VE-Day on the road

by David Thibodeau

Our guards in the German prison camp in the Lillienstein Hills hoped to avoid capture by the Russians, so they marched us down the road early in the morning May 7, 1945. Each of the 1200 ragged prisoners got 200 grams of sauerbrot for the trip. We reached Pirna, 19 kilometers to the west, by about 10 AM. Progress was slow as our straggling column got mixed in pell-mell with retreating German army units and civilians with horse drawn carts choking the narrow road. After walking all day, we were led to a big barn for the night. In the morning, our guards had disappeared, and we were on our own. Our direction had turned south toward the Czech border.

Although it was VE-Day and the war was technically over, we didn't know it, and continued the next day in small groups, mingling with the German vehicles and civilians, and were completely ignored by the German soldiers. At one point, however, we came upon smartly-dressed German officers who were setting up an anti-tank gun to command a stretch of road. When I asked one of them for a cigaret, he kicked me smartly in the rear with his highly polished boot.

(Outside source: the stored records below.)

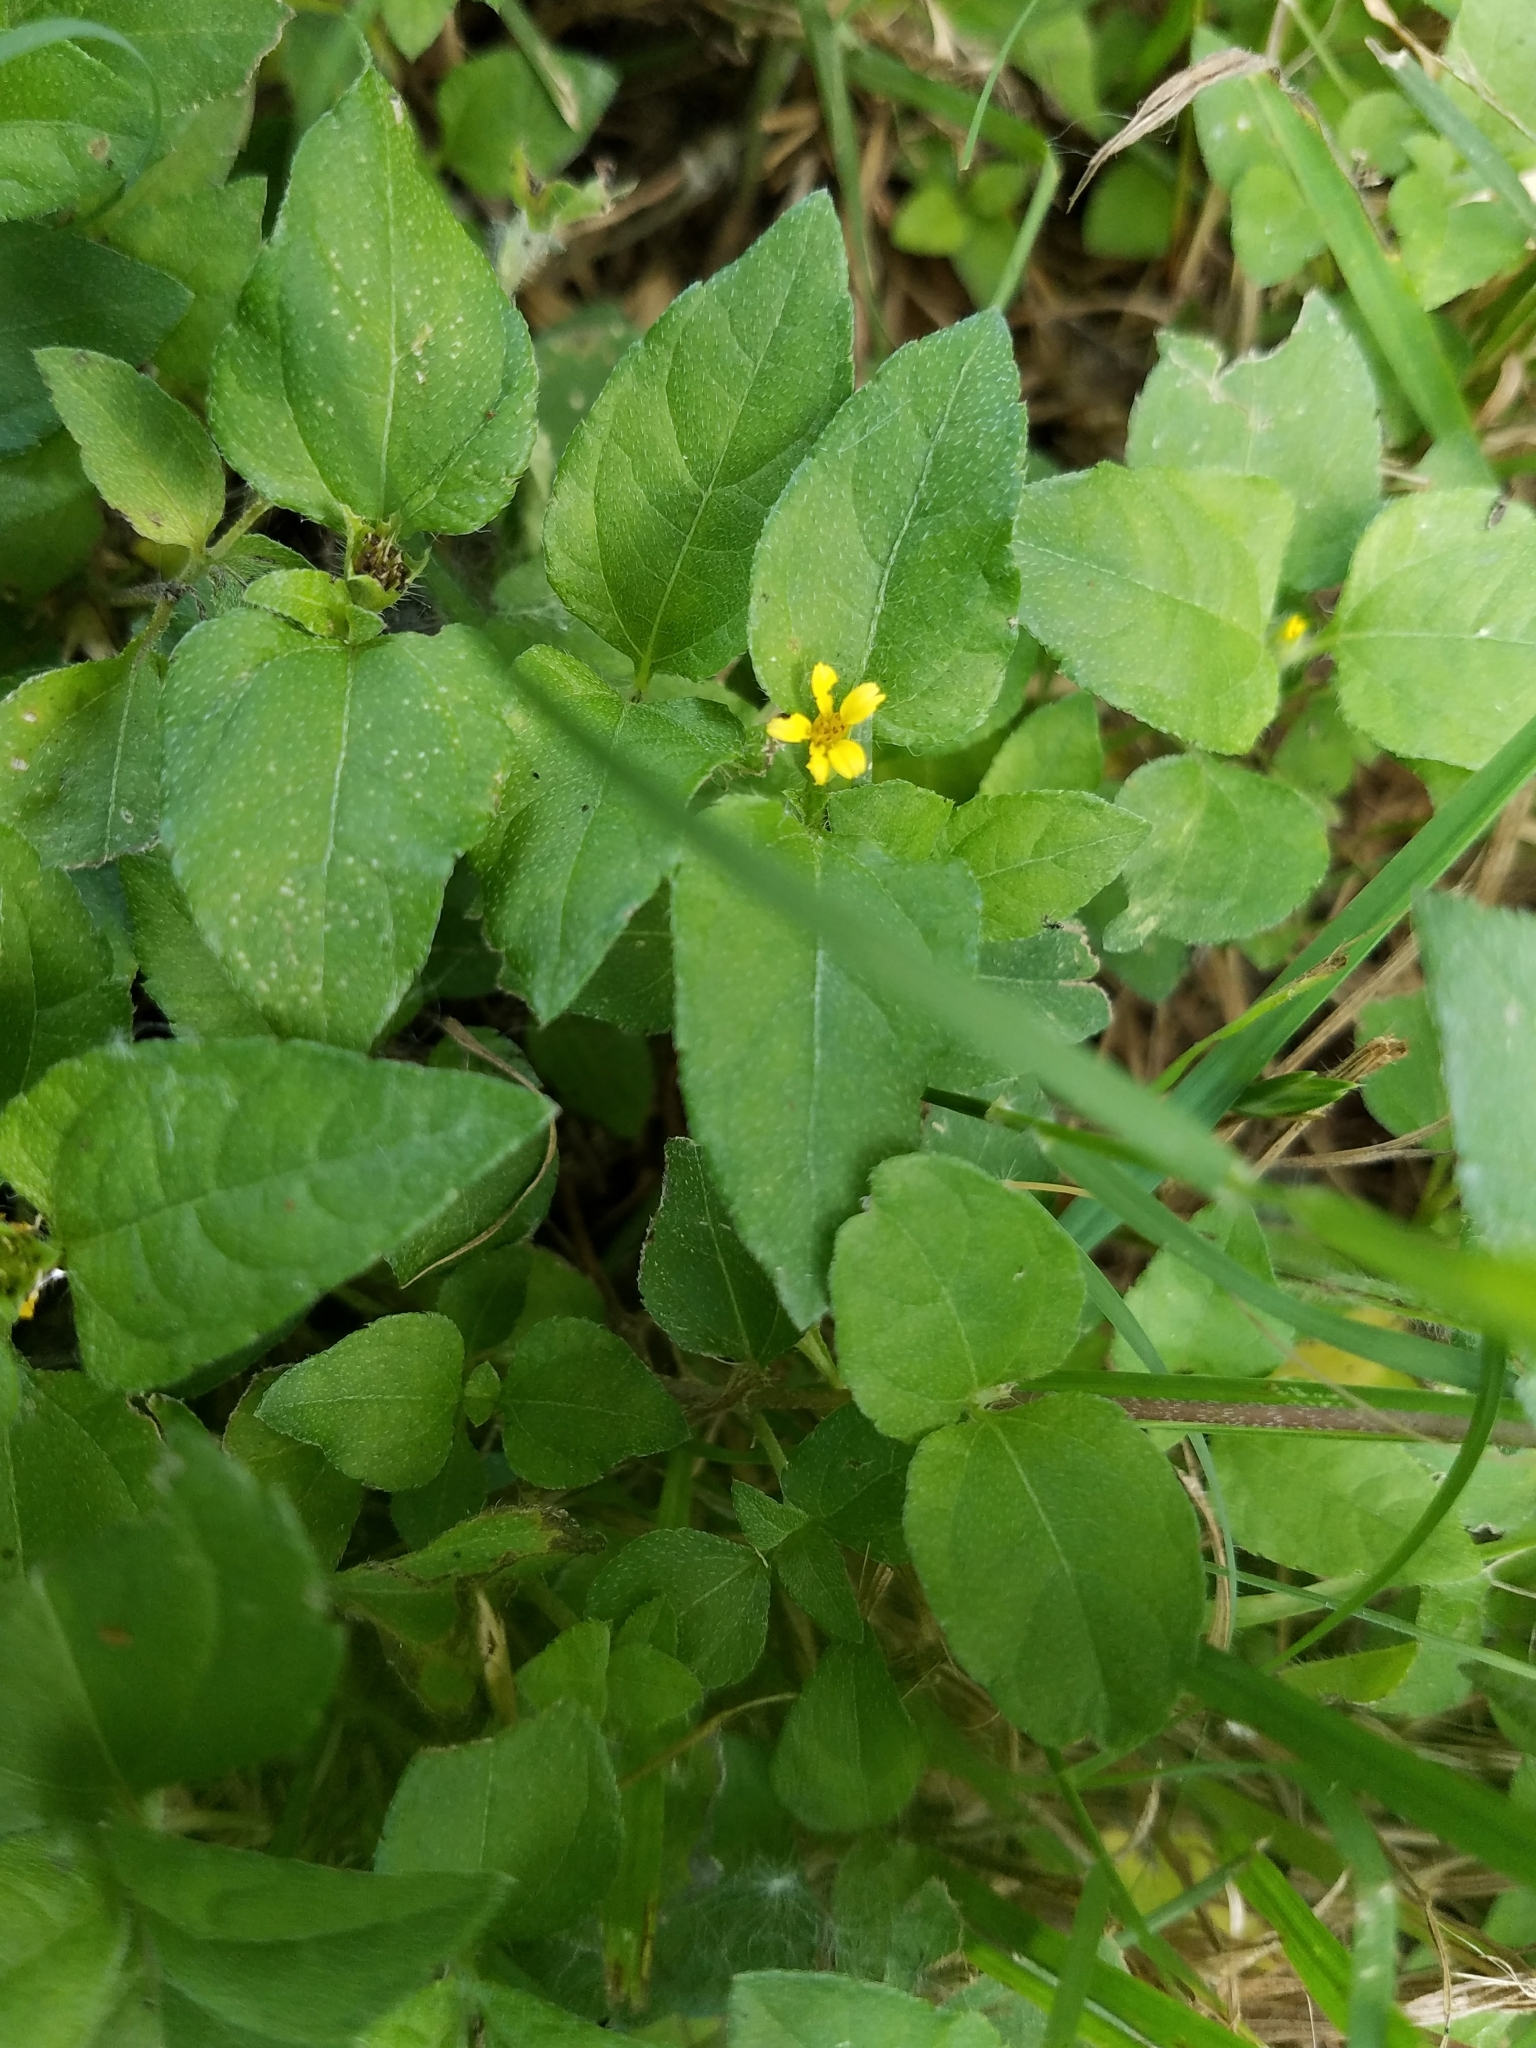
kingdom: Plantae
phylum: Tracheophyta
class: Magnoliopsida
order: Asterales
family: Asteraceae
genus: Calyptocarpus
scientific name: Calyptocarpus vialis
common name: Straggler daisy
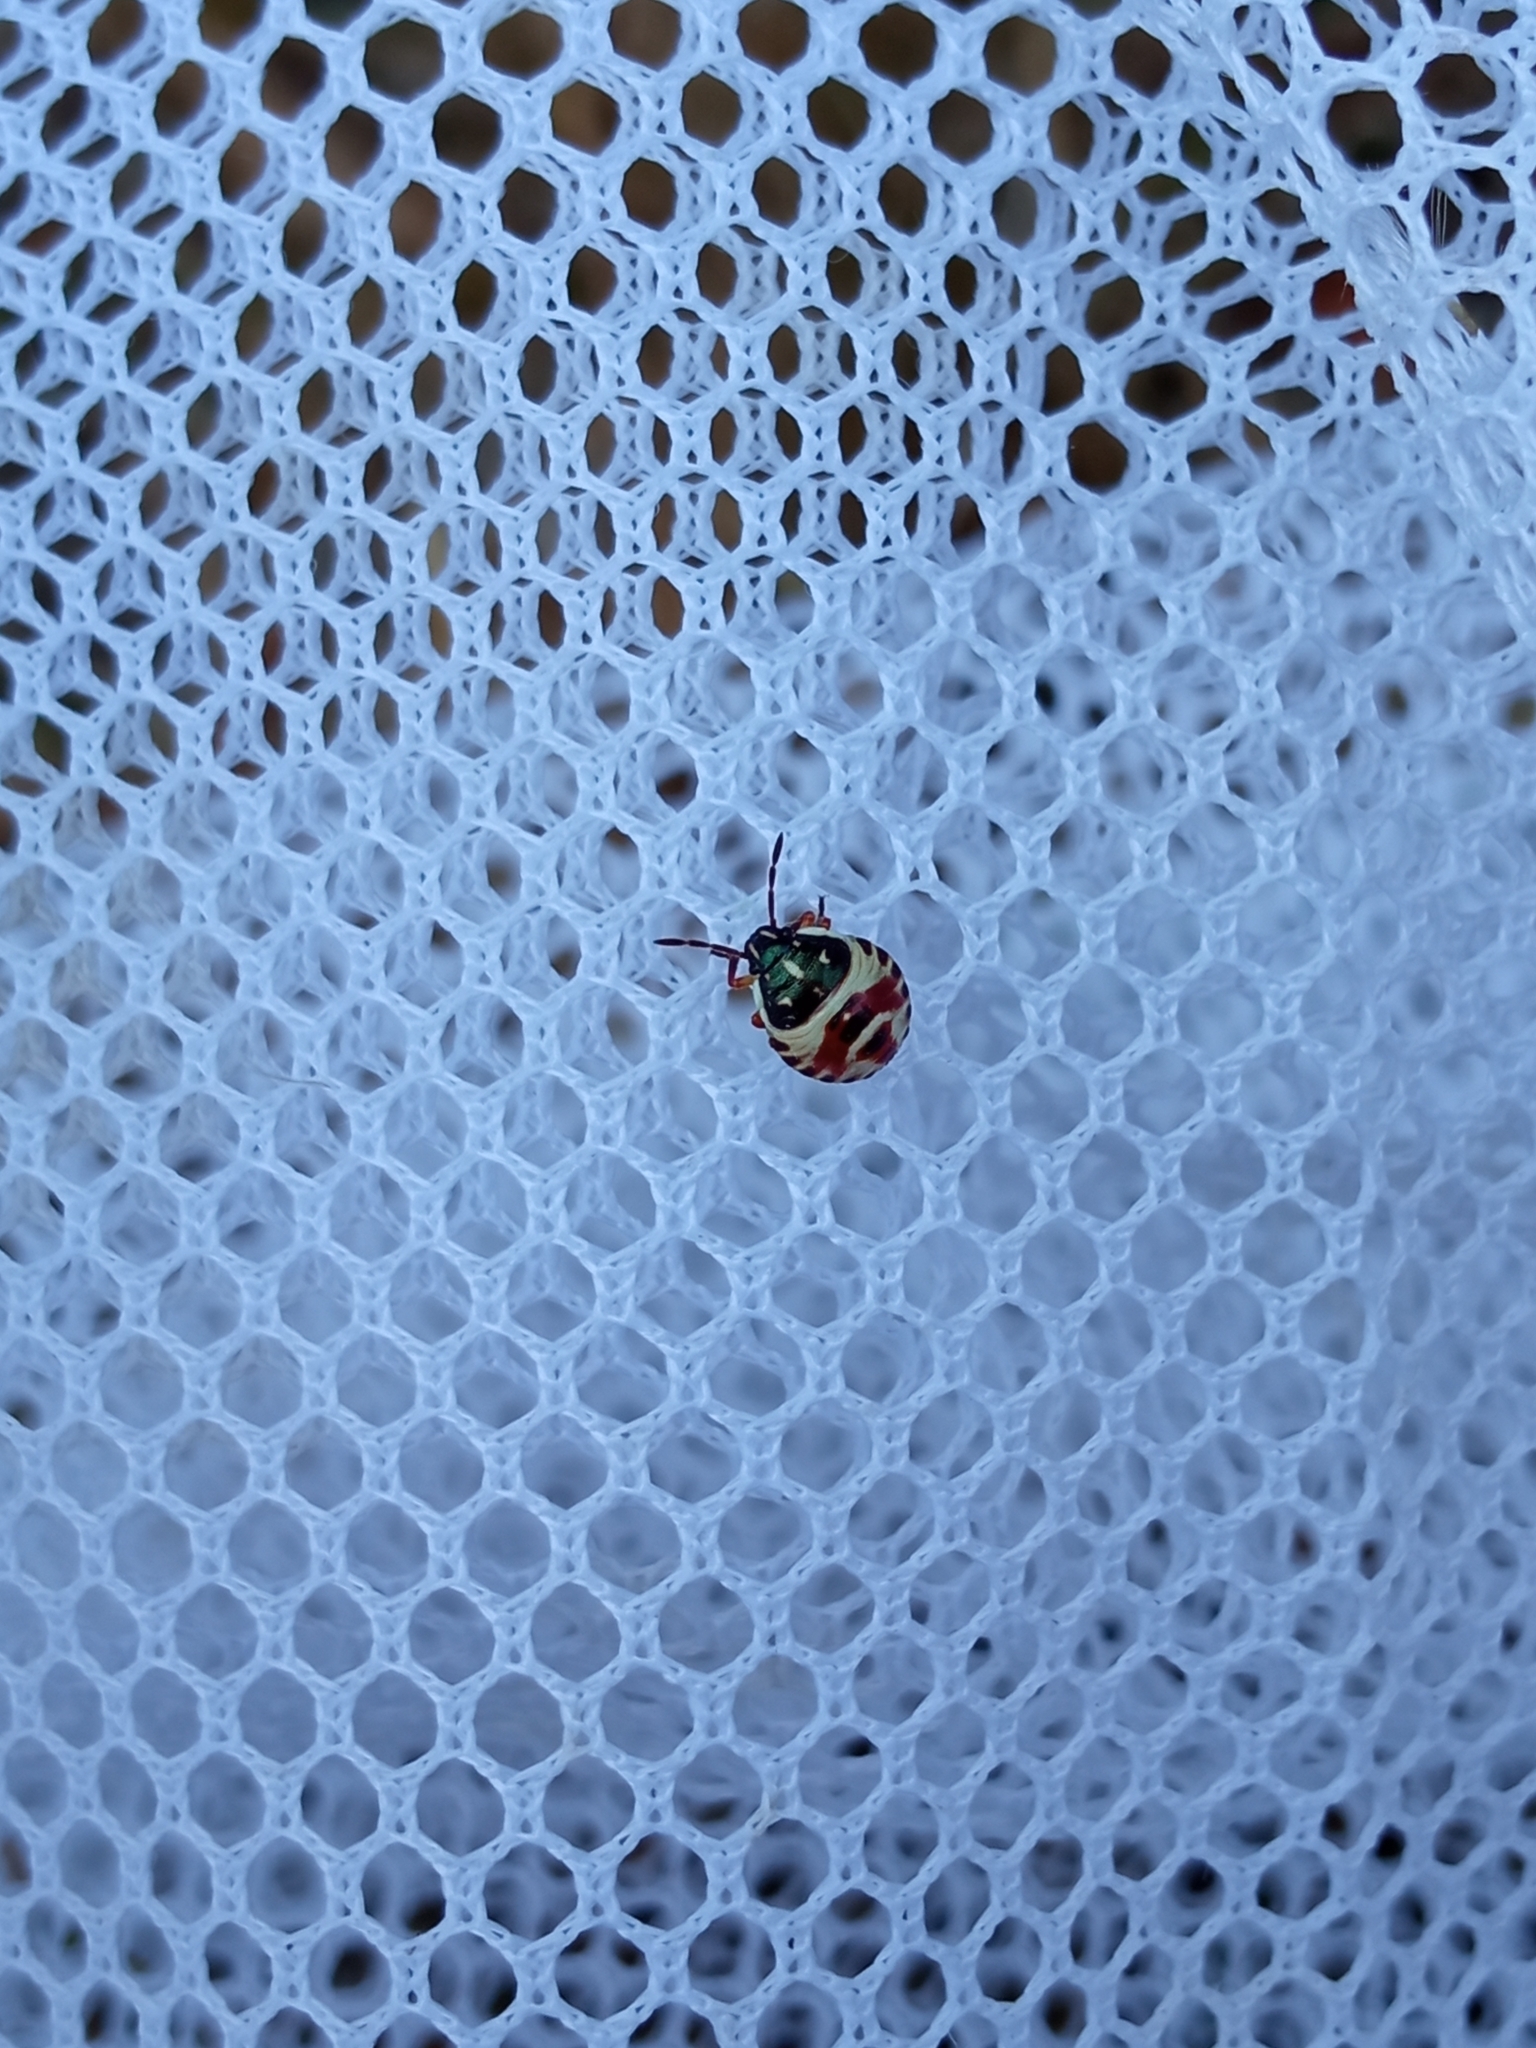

Russian fighters began strafing the column, so we left the road and followed it parallel through the bordering fields. We came upon two badly wounded Americans who both had been hit high on the leg with 20 mm shells. One of our party, an aid man, volunteered to stay with them.

We slept in a ditch that night after a lady refused us permission to sleep in her barn. In the morning, a steady stream of GMC 6X6 trucks filled with Russian troops were rolling through, and we knew we were liberated, and were no longer prisoners of war. We talked to the Russians in pidgin German, and they told us we were kings in Germany, and to take anything we wanted. We moved into the lady's house then, the one who had denied us shelter in her barn, and had a feast she willingly served up.

We made our way with commandeered German cars, including hers, and horse carts to Teplice, Czechoslovakia, hitchhiking part of the way with Russian vehicles.

After three days of living like kings in Teplice, wearing white shirts, smoking fine cigars, and eating prime sausages, we boarded a train got up by an American lieutenant and took a three day ride to the American First Army to rejoin our countrymen.

They sure looked fat to us scarecrows.